Most cancer survivors are familiar with the inevitable "How are you?" question from family and friends. It is innocuous enough in most instances but can become challenging when it can't be answered with the obligatory "I'm Fine".
Ah... but for the cancer patient, and their circle of friends and family, this becomes a much richer exchange. To begin with, the friend comes with a genuine curiosity, heartfelt care and concern. They earnestly want to know "how you are", and equally earnestly want to hear that "you are well". Family and friends are our strongest hope bearers. They want us to be well, and if they could will it, we would all be well. There is no stronger healing power in the world than the love and prayers of family and friends!

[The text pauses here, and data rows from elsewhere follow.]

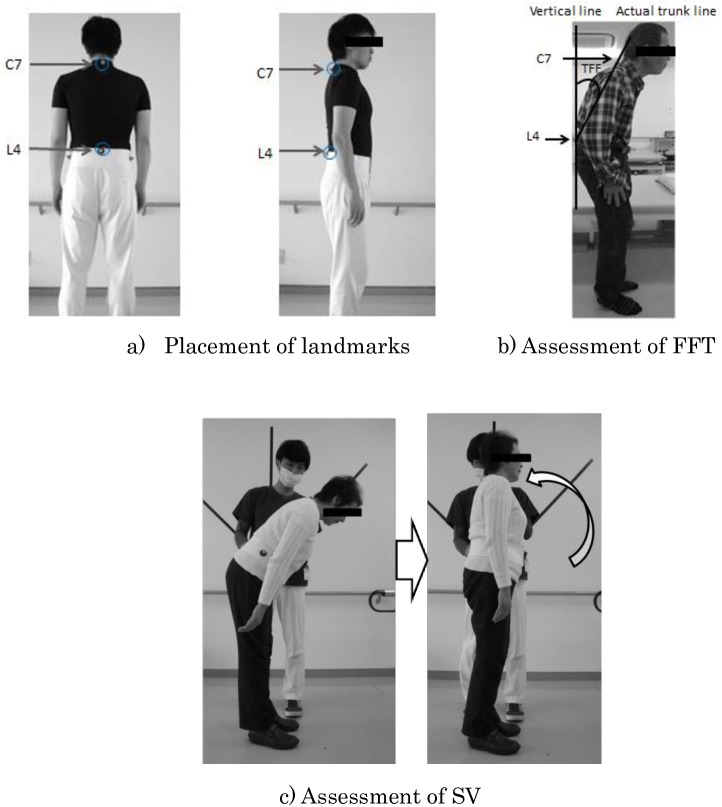
Method of assessing posture.a) Placement of landmarks. b) Assessment of FFT. c) Assessment of SV. C7: 7th cervical vertebra. L4: 4th lumbar vertebra. Vertical line: vertical line to the floor through L4. Actual trunk line: line connecting C7 and L4. FFT: forward flexion of trunk. Angle between the vertical line and actual trunk line. SV: subjective vertical position. Measurement of angle between subjective vertical position and objective vertical position of subjects. The starting position was a closed-eyes standing position in a position of 45° forward flexion. Extension from the 45° forward flexion position to a vertical position was passively induced at a speed of about 5 s, and the subject reported to the examiner the point in time that they recognized as vertical. Measurements were performed three times, and the mean of those three measurements was taken as SV.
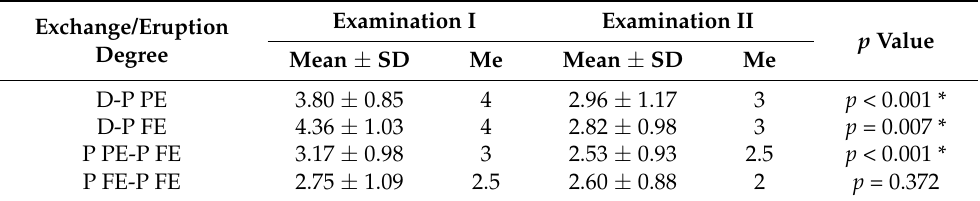
Table 3. The width of attached gingiva changes including a type of tooth exchange and degree of eruption.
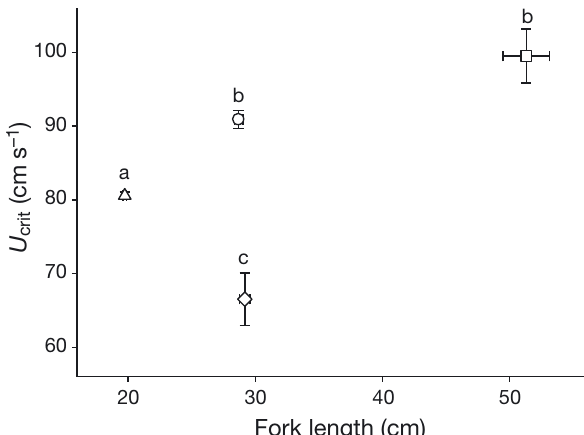
Fig. 2. Critical swimming speed (U crit ) and fork length meas- ured in groups of Atlantic salmon using the large tunnel in small post-smolts (triangle), large post-smolts (circle), adults (square), and large post-smolts tested individually in the small tunnel (diamond). Different letters indicate a statistical difference in U crit . Data are mean ±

Those who know me and have followed my blog know that I have always been forthcoming and detailed about my condition, my treatments, and my options going forward. But still... the greeting "How are you?" challenges me. How do I answer, honestly and succinctly?
I have finally found the response which now works best for me... "I am well enough." "Well enough" seems to sum it up for me at this particular stage of the journey. I am certainly not as well as I would like to be. I am not able to work in the job that I love. Nor I am not able to travel to Florida to visit my folks and many friends there. I can't even take a lengthy roadtrip to visit friends in the North, the Okanagan, or the Kootenays. It is difficult to plan much of my life beyond a few months at a time. Each of these things, and many others, are a cause for disappointment and some sadness. Alas!
And that brothers and sisters is W E L L E N O U G H!!